State Board of Elections

Agency overview
- Formed: June 1, 1974
- Jurisdiction: New York (state)
- Agency executive: co-chair; co-chair; co-executive director; co-executive director;
- Parent department: New York State Executive Department
- Key document: Consolidated Laws of New York;
- Website: www.elections.ny.gov

= New York State Board of Elections =

Government agency

The New York State Board of Elections is a bipartisan agency of the New York state government within the New York State Executive Department responsible for enforcement and administration of election-related laws. It also regulates campaign finance disclosure and limitations through its "fair campaign code".

The State Board of Elections has four commissioners, all appointed by the Governor of New York: For the first two seats, the chairs of the two major political parties each submits a list of two or more recommended candidates, from which the governor appoints one commissioner. For the remaining two seats, each major political party's state legislative leadership submits a recommended candidate, which the governor appoints as commissioner; but if the governor declines or rejects appointing that candidate to a vacancy, the legislative leadership can either appoint the recommended candidate directly, or recommend another person to the governor instead.

In addition to the State Board of Elections, there is also a 2-member or 4-member board of election in each county, except for the five counties covered by the single, 10-member New York City Board of Elections.

(Multi-view geometry data)
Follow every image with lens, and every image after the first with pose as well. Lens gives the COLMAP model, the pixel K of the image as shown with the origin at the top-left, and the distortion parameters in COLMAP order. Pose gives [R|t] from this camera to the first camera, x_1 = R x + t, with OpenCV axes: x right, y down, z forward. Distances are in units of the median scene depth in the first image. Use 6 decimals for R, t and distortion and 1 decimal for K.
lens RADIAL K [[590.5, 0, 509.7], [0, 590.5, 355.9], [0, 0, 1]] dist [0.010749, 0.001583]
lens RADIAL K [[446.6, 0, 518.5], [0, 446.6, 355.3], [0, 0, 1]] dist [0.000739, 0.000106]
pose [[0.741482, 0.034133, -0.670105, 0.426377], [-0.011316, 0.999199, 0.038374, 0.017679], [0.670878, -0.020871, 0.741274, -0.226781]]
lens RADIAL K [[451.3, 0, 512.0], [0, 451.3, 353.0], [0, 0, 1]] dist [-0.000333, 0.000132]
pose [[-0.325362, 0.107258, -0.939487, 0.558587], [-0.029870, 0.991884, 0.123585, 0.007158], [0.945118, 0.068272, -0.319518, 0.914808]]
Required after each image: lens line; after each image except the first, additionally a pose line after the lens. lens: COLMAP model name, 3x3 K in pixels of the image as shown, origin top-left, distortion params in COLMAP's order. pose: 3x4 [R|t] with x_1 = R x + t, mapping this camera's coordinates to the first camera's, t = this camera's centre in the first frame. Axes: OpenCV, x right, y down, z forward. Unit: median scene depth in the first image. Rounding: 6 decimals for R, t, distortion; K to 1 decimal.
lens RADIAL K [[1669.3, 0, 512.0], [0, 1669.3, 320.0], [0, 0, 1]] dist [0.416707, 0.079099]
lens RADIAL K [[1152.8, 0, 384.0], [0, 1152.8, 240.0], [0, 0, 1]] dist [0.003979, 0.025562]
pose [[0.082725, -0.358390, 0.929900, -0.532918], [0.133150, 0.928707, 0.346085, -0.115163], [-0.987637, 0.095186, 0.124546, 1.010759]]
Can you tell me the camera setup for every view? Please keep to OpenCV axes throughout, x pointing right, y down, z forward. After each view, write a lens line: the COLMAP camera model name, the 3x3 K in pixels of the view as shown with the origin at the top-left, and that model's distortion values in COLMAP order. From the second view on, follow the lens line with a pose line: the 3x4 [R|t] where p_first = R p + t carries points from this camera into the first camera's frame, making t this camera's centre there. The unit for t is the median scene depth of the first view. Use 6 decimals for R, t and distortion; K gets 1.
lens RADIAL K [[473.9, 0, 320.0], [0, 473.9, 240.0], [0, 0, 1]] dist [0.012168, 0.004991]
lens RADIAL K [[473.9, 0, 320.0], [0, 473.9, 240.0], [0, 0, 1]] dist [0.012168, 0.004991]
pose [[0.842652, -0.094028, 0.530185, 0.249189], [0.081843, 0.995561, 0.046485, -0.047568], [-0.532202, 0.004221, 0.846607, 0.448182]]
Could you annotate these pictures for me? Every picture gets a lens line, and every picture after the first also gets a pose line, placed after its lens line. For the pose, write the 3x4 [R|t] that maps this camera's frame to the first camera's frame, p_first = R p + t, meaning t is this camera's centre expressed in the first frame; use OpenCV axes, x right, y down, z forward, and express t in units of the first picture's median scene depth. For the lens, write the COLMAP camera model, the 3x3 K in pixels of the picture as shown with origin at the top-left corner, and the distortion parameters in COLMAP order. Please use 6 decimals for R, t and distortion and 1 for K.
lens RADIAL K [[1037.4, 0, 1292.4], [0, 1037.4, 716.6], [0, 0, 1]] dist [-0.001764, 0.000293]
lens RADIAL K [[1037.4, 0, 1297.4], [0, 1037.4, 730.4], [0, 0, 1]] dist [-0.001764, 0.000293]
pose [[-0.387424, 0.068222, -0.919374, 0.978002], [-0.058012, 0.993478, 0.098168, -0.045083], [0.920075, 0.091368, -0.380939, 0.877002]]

Problem statement — Check each statement against the text on the New York State Board of Elections. Answer yes or no, and quote the words from the text that decide it. 1. The agency was formed on June 1, 1974. 2. Every county in New York has its own county board of elections. 3. The agency regulates campaign finance disclosure through a code.

Expected answer —
1. Yes: "Formed: June 1, 1974"
2. No: "except for the five counties covered by the single, 10-member New York City Board of Elections"
3. Yes: "It also regulates campaign finance disclosure and limitations through its "fair campaign code"."